Monday, November 19, 2018

Virgin Orbit successfully takes its 747 flying launchpad out for a spin

In the next step on its path to getting its low earth orbit payload launch system up and running, Virgin Orbit successfully took its LauncherOne system out for a spin with an actual rocket attached under its wing. 

The company’s specially modified 747-400 carried a 70-foot-long rocket as part of a test flight proving that the carbon-fiber, two-stage rocket works with the plane.

It’s a necessary step toward Virgin Orbit’s plans to begin launching rockets early next year.

The launch took place in Victorville, Calif., near Virgin Orbit’s Long Beach factory and the Mojave Air and Space Port, which serves as an operational launch site for Virgin.

“The vehicles flew like a dream today,” said Virgin Orbit Chief Pilot Kelly Latimer (Lt.

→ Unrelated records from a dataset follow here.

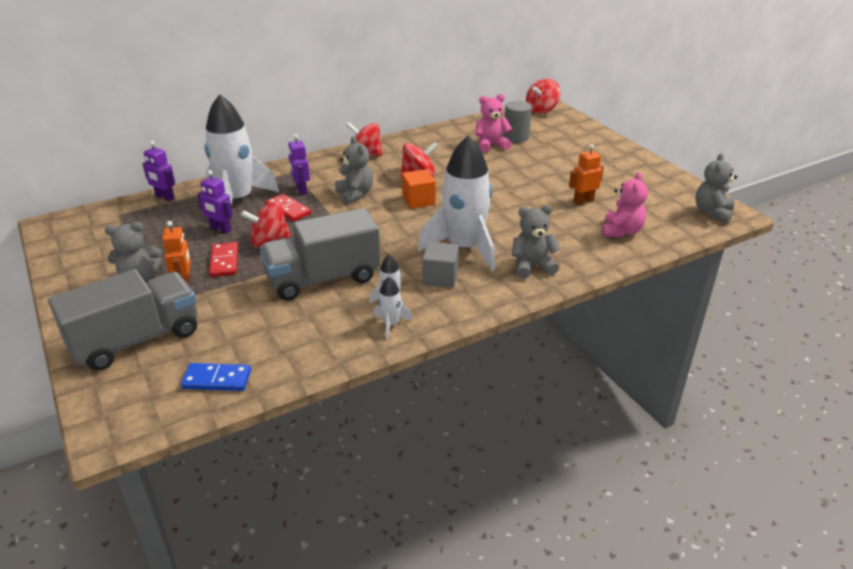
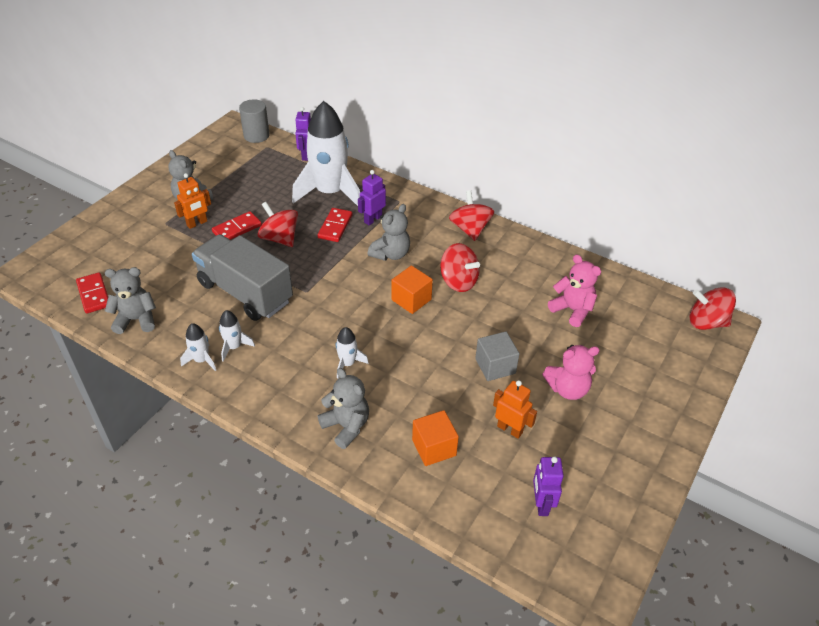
camera: 60 degrees right, 10 degrees up
grey truck [48,269,198,371] -> none
blue domino [181,363,251,391] -> red domino [76,272,108,313]
purple robot [197,170,233,234] -> purple robot moved to [533,457,564,516]
white rocket [418,135,495,271] -> white rocket [335,327,369,378], size x0.42
grey cube [422,242,459,288] -> grey cube moved to [475,331,519,381]
grey cylinder [503,101,532,143] -> grey cylinder moved to [239,99,270,143]
pink teddy bear [602,172,648,237] -> pink teddy bear moved to [542,345,600,400]
grey teddy bear [696,153,737,223] -> grey teddy bear moved to [105,267,156,334]
none -> orange cube [412,410,459,466]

Col, US Air Force, Ret.), in a statement. “Everyone on the flight crew and all of our colleagues on the ground were extremely happy with the data we saw from the instruments on-board the aircraft, in the pylon, and on the rocket itself. From my perspective in the cockpit, the vehicles handled incredibly well, and perfectly matched what we’ve trained for in the simulators.”

The company said that it expects to conduct several more flights of its 747-400, both with and without the LauncherOne rocket. The critical culmination of all of these tests will be a drop test, when a rocket will be released from the 747 (dubbed “Cosmic Girl”) without igniting. 

That test is designed to provide data about the systems aboard the 747 that control detachment and about the rocket’s performance in an atmospheric free-fall.

Virgin Orbit is one of several new companies racing to get new launch systems in orbit. Already capacity-constrained as companies push to launch new satellites into low earth orbit, companies like Virgin Orbit, RocketLab, Relativity Space, ARCA, AstroSpace, Blue Origin, Generation Orbit, Lockheed Martin, Orbital ATK, and others around the world have raised hundreds of millions to take payloads into space.